Discovery of branched phosphates’ rule-breaking stability means re-evaluating their role in prebiotic chemistry

For the first time, scientists have synthesised branched phosphates, called ultraphosphates, finding them to be stable for up to several days in water – despite the 1950 anti-branching rule stating otherwise.

Polyphosphates consist of tetrahedral phosphate units, PO4, linked by oxygen atoms. They can be linear, branched or cyclic. Linear polyphosphates like adenosine triphosphate, ATP, are found in all living organisms and have been well studied. However, the properties and reactivity of chemically related ultraphosphates remained unknown.

An image showing the synthesis of ultraphosphates

Source: © Tobias Dürr-Mayer et al 2021

Ultraphosphates were made by coupling of a simple phosphate with tris(diethylamino)phosphine, followed by oxidation

Since the 1950s, chemists had claimed that ‘ultraphosphates spontaneously hydrolyse at a high rate upon dissolution in water’, despite the absence of ultraphosphate synthesis and experimental data, says Tobias Dürr-Mayer from the University of Freiburg in Germany. This so-called anti-branching rule states that ultraphosphates are unstable in water as the branches hydrolyse, and that they decay more rapidly than cyclic or linear structures.

But results by a team led by Dürr-Mayer’s colleague Henning Jessen now call this decades-old rule into question showing that short-chain ultraphosphates are stable in water for hours to days.

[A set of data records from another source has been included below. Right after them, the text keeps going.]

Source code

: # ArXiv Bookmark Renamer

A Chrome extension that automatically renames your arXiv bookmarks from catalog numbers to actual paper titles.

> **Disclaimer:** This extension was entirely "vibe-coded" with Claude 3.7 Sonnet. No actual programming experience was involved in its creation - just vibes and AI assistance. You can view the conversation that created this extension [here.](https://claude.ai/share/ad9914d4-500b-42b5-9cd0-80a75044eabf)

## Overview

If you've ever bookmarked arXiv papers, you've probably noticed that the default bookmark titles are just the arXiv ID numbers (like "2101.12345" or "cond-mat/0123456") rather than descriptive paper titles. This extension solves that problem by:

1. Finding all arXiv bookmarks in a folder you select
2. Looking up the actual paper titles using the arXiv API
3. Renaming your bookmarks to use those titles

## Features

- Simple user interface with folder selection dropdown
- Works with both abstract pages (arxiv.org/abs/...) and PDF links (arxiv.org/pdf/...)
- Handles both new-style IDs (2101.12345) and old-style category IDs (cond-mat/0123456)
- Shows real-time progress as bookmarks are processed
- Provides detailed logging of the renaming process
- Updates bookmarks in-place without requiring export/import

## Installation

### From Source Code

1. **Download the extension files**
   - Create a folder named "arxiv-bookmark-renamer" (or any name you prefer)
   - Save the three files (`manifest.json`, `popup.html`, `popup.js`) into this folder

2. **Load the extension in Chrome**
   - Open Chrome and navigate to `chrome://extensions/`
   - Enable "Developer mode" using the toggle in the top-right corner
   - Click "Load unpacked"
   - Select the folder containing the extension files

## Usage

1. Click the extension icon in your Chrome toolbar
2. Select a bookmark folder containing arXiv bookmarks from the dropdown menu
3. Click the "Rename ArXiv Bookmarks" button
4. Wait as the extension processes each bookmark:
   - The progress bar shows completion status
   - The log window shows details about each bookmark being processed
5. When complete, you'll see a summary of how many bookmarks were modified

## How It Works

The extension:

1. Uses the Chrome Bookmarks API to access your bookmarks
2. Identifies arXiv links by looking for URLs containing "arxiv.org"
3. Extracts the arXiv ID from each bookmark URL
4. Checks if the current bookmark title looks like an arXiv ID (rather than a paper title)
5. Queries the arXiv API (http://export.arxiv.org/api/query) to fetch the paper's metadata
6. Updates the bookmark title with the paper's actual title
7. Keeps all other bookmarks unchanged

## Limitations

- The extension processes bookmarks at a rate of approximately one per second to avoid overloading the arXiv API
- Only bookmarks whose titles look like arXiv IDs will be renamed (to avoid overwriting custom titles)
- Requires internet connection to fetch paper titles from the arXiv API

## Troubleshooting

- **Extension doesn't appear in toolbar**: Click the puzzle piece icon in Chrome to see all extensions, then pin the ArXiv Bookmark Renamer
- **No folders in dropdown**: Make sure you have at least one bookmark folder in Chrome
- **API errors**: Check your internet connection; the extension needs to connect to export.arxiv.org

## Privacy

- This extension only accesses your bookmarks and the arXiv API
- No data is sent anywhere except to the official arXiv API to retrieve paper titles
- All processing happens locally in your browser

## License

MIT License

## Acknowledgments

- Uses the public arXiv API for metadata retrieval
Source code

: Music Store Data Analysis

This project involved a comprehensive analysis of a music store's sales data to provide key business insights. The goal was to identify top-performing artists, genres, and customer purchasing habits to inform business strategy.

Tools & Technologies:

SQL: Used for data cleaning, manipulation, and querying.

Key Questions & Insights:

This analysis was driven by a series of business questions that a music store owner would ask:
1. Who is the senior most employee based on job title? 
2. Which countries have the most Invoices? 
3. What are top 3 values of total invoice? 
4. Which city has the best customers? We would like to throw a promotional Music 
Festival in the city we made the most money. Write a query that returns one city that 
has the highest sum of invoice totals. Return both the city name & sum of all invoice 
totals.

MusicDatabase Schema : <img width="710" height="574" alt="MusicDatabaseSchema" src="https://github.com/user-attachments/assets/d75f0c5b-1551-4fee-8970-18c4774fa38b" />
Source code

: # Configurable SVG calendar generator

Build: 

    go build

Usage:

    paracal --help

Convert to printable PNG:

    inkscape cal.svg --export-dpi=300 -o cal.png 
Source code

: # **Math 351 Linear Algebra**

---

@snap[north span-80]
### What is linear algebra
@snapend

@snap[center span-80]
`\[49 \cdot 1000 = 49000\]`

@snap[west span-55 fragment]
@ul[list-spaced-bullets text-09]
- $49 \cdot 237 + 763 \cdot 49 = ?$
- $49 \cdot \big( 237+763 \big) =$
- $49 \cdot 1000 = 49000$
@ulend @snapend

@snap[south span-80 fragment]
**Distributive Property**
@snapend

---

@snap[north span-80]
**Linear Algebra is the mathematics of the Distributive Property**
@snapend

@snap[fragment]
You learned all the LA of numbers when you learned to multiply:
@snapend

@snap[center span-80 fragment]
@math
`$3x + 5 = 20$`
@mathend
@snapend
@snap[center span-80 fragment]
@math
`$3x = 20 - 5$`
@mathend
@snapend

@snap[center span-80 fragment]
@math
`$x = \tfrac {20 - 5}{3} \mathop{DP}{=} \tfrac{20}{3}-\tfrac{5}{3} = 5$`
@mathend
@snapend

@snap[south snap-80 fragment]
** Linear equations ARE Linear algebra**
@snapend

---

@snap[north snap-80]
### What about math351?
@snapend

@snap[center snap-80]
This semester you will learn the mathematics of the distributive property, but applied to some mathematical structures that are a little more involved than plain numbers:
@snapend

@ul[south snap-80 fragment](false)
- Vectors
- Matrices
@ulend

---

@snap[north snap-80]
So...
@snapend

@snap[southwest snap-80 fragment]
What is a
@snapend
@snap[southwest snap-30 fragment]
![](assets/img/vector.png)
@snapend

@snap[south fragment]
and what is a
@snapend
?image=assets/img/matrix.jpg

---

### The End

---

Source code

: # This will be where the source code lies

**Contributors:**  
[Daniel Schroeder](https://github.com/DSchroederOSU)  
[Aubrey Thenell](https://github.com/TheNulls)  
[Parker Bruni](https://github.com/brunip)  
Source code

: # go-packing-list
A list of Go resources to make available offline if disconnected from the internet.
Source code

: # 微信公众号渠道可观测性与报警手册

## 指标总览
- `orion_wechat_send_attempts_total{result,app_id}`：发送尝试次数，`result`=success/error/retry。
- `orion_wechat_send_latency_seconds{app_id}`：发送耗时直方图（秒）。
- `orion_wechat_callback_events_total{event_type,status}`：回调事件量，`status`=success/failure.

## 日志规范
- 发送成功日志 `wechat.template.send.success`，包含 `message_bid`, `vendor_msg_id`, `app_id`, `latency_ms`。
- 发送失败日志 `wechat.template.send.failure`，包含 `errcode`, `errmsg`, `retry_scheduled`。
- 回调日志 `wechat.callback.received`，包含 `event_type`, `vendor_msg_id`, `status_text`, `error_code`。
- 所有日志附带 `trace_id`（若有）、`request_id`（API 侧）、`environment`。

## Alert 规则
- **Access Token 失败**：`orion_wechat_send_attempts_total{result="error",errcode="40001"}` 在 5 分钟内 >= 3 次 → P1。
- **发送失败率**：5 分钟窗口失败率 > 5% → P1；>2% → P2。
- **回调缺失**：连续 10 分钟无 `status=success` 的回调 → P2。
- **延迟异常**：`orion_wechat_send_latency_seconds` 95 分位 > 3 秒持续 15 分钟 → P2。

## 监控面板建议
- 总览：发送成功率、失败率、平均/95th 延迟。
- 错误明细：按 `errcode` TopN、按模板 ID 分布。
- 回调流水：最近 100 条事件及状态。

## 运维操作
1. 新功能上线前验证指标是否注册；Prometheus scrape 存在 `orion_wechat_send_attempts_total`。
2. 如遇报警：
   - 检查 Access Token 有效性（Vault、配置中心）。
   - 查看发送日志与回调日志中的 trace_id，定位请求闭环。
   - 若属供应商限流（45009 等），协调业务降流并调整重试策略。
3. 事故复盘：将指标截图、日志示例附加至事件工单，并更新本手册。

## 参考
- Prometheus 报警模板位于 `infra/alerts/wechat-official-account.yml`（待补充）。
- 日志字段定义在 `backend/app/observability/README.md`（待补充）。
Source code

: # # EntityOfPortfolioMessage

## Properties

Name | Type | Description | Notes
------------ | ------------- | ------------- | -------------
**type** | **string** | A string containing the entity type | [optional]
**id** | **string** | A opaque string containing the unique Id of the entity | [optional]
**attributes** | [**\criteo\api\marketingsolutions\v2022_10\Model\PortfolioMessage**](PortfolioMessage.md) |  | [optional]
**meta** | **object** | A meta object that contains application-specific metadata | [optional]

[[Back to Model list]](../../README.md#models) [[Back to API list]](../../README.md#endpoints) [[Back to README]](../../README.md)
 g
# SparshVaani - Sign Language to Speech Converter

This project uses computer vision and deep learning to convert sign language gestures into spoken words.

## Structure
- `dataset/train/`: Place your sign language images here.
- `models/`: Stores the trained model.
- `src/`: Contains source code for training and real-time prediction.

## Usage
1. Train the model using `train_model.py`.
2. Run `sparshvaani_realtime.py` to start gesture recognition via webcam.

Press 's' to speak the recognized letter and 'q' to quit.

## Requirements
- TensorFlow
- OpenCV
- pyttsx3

‘I would say that already the name “anti-branching rule” is the issue here,’ says Jessen. ‘Branched phosphates do indeed hydrolyse but so do, for example, esters – and nobody has derived an anti-ester rule.’ While an earlier synthesis of branched phosphates containing a cyclic unit required a cyclic phosphate substrate, this is the first rational synthesis of defined, non-cyclic ultraphosphates using simple monophosphates as starting materials.

‘It’s really a tour de force,’ says Jim Morrissey, who studies polyphosphates in biological systems at the University of Michigan Medical School. ‘For years, the dogma was that these branched polyphosphates can form but they’re extremely unstable in water. What this work has shown is that it’s a more complicated story than that.’ 

A scheme showing prebiotically plausible phosphorylation reactions using ultraphosphates

Source: © Tobias Dürr-Mayer et al 2021

Ultraphosphates could have played an important role in the prebiotic reactions that created the first RNA and DNA molecules

Now these molecules can be synthesised, the team is trying to find them in nature and extract them from biological sources. Dürr-Mayer explains that ‘the current methods on enrichment of condensed phosphates for analysis are just inappropriate since they all apply conditions that accelerate the decay of ultraphosphates’. ‘We would be extremely excited to find these molecules in biology, which would open up a whole new area of research,’ adds Jessen.

Discovering ultraphosphates’ unexpected stability also has implications for prebiotic chemistry, which investigates how life on Earth began more than 4 billion years ago. It is likely that phosphates were a vital component to create the backbone of the first RNA and DNA molecules. Water-stable ultraphosphates could have acted as phosphorylating agents for nucleophiles, including amino acids and nucleosides.